Le ministère public a estimé que le prévenu représentait un danger pour la société. Etant donné le déni dont l'homme a fait preuve, il a estimé qu'un travail thérapeutique ne valait la peine d'être initié qu'à l'issue d'une période d'emprisonnement ferme. Pour le ministère public, la thérapie nécessite un certain degré de volonté de reconnaissance des faits pour espérer des résultats ce qui n'est, selon lui, pas encore le cas du prévenu. La mise disposition du tribunal d'application des peines permet de mettre en oeuvre des conditions et un suivi thérapeutique.
 

"Oui, j’ai abusé de ces jeunes filles"

Laure, Charlotte, Emilie et Alice, parmi d’autres. Au total, ce sont les noms de neuf jeunes filles qui sont égrainées par la cour. Leurs noms, mais surtout des histoires, toujours les mêmes. Celle d’un homme dans une voiture qui les embarque la nuit en leur promettant qu’il va les ramener chez elle, parfois en se faisant passer pour un taxi. Ils les embarquent, les emmènent, les menacent, parfois à l’aide d’un couteau, avant de procéder à des attouchements, ou carrément de les violer.

Ce matin, c’est le cas de la dernière victime qui a été entendue, celle qui a permis l’interpellation du prévenu. Une jeune fille, une étudiante, la petite vingtaine, qui fond en larme au moment où l’homme prend la parole. Il présente d’abord ses excuses. "Oui, j’ai abusé de ces jeunes filles", reconnaît-il. " Par contre, je n’ai jamais utilisé de couteau. Je ne les ai jamais menacées", dit-il dans un français parfois un peu approximatif. "Je vous le jure, c’est la vérité".

L’homme reconnaît bien, par contre, avoir embarqué sa dernière victime à Bruxelles, le "2 novembre 2019, alors qu’elle attendait le taxi Collecto qu’elle avait commandé (des taxis moins chers pour les usagers des transports en commun à Bruxelles). Il se serait présenté comme le chauffeur de ce Collecto, vêtu d’un uniforme de la Stib. La jeune fille n’est pas ramenée chez elle, à Bruxelles, mais emmenée dans le Hainaut, dans la maison du prévenu. Là, ils auront une relation sexuelle.

" Vous l’avez abusée ? ", demande le juge.
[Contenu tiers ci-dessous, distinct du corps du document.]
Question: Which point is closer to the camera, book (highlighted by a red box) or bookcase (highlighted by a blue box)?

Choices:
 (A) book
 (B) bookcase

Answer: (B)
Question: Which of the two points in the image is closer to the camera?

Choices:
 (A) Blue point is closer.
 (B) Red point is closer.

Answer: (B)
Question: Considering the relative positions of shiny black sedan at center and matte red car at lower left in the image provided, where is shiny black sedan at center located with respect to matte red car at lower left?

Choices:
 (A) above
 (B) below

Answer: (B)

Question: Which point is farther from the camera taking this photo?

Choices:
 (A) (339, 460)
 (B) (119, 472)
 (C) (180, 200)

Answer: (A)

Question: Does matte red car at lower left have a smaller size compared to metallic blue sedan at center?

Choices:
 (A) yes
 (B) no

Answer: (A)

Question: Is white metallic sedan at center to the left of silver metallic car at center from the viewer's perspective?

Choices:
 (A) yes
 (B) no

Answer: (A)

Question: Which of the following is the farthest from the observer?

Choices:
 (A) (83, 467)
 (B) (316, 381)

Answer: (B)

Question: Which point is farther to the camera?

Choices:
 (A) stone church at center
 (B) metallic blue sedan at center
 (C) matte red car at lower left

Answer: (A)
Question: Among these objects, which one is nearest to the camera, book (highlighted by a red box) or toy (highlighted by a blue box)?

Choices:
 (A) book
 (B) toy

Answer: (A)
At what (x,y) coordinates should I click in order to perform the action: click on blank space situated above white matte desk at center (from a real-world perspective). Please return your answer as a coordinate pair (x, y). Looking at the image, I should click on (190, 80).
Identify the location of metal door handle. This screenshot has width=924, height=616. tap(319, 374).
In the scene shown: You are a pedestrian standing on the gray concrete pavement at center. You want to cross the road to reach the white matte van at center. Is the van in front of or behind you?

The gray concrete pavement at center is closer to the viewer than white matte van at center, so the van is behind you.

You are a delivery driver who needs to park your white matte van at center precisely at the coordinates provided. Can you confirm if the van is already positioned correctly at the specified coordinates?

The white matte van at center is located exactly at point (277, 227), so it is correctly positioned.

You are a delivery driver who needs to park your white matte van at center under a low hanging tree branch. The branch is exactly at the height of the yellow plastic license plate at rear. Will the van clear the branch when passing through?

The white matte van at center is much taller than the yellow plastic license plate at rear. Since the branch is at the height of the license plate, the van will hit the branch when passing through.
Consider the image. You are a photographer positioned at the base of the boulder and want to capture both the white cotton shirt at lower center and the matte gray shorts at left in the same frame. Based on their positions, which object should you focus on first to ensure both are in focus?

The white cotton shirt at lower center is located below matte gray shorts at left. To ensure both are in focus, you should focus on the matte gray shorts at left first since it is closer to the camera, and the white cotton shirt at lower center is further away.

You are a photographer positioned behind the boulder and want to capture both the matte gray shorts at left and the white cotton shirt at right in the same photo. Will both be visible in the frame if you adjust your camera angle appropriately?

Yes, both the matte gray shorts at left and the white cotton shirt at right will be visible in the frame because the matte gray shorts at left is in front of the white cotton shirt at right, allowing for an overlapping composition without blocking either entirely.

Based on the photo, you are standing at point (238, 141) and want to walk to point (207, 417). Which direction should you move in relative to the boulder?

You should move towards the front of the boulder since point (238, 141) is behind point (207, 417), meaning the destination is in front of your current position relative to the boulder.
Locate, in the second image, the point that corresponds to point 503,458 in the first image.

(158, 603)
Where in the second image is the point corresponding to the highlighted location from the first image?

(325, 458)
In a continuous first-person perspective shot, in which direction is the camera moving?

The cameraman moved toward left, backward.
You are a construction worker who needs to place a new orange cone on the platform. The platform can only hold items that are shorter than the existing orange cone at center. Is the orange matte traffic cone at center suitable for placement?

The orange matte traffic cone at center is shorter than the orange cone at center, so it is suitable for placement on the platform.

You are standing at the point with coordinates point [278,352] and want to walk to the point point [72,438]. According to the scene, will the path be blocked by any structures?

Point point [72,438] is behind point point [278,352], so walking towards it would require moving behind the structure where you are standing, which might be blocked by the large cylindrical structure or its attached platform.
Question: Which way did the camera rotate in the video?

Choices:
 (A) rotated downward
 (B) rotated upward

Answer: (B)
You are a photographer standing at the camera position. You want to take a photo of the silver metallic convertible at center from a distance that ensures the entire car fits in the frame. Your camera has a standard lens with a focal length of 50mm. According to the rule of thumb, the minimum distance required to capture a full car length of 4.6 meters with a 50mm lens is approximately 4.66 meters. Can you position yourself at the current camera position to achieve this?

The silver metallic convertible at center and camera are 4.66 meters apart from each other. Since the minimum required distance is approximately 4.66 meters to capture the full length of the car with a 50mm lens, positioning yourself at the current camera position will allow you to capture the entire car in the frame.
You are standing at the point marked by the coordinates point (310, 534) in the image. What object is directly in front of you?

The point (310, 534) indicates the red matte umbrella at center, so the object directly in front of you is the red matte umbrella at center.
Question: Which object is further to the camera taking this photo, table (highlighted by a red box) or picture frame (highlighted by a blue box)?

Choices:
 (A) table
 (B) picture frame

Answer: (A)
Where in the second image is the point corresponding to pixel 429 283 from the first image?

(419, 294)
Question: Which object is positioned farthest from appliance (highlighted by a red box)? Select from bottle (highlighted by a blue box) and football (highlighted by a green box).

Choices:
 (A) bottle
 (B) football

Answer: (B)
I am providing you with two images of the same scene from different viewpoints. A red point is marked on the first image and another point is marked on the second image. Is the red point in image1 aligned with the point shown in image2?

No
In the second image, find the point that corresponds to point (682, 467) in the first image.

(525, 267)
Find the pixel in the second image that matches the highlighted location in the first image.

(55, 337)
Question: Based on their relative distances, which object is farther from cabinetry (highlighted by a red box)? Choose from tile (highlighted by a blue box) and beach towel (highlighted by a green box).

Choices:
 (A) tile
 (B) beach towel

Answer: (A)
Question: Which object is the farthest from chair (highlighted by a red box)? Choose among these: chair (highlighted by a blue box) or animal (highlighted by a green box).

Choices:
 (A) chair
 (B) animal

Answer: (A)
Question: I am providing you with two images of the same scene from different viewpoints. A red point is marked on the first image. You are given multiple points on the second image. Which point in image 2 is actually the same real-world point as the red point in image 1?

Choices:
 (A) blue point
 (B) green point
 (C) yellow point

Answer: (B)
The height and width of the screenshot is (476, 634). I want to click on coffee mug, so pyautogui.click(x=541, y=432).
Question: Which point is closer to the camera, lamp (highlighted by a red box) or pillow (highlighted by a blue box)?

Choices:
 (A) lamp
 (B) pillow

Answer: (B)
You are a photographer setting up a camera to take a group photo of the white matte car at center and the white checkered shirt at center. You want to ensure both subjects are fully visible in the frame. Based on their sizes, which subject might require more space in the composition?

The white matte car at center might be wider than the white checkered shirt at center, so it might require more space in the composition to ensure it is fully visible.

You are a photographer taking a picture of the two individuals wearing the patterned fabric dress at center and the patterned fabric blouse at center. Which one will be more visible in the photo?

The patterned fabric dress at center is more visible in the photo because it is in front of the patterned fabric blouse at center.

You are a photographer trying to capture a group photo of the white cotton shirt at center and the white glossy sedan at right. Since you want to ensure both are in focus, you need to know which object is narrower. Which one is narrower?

" Pas abusé, mais profité d’elle ", répond le prévenu.

" Vous l’avez séquestrée ? ".

" Non, la porte était fermée à clé, mais les clés étaient sur la porte ".

" Pourtant, vous avez fait pression sur elle ? "

" Peut-être une pression psychologique. C’est vrai qu’elle n’était pas à l’aise".

Un prévenu qui accepte de reconnaître trois des neuf faits qui lui sont reprochés. Trois viols où des traces de son ADN ont été retrouvées sur les victimes. Il s'agit du plus ancien abus sexuel au dossier en date du 28 juillet 2016 où une fellation et un viol sont dénoncés, d'un viol commis en juillet 2018 sur une jeune fille inconsciente qu'il avait ramenée chez lui et de la dernière plainte d'une étudiante de l'Université libre de Bruxelles (ULB).

Par contre, ils nie avoir commis un autre viol, ainsi que les quatre attentats à la pudeur et les faits de menaces. Soit parce qu’il affirme que les jeunes filles "étaient consentantes", soit parce qu’il affirme ne pas se souvenir des faits.

"Victime de ses propres oublis"

Son avocat, Me Philippe De Keyser, parle quant à lui d’un homme qui aurait enfoui l’horreur des faits qu’il a commis et qui serait "victime de ses propres oublis". "Une peine, même longue, ne servira de toutes façon à rien, parce qu’elle ne changera pas la douleur des victimes et que mon client pourra sortir dans quelques années", affirme Me De Keyser. "Ce qu’il faut, c’est faire quelque chose pour protéger la société pour que mon client ne recommence pas".

Si la circonstance aggravante de séquestration sur la dernière victime est retenue, la peine théorique pourrait monter à 15, voire 20 ans de prison. Cet après-midi, les plaidoiries des avocats des trois parties civiles (deux des jeunes filles victimes de viol et la Stib) sont encore attendues, avant le réquisitoire du parquet .

La plaidoirie de l’avocat du prévenu et les répliques des avocats des parties civiles sont prévues pour la semaine prochaine, mardi matin. Le jugement est attendu d’ici quelques semaines.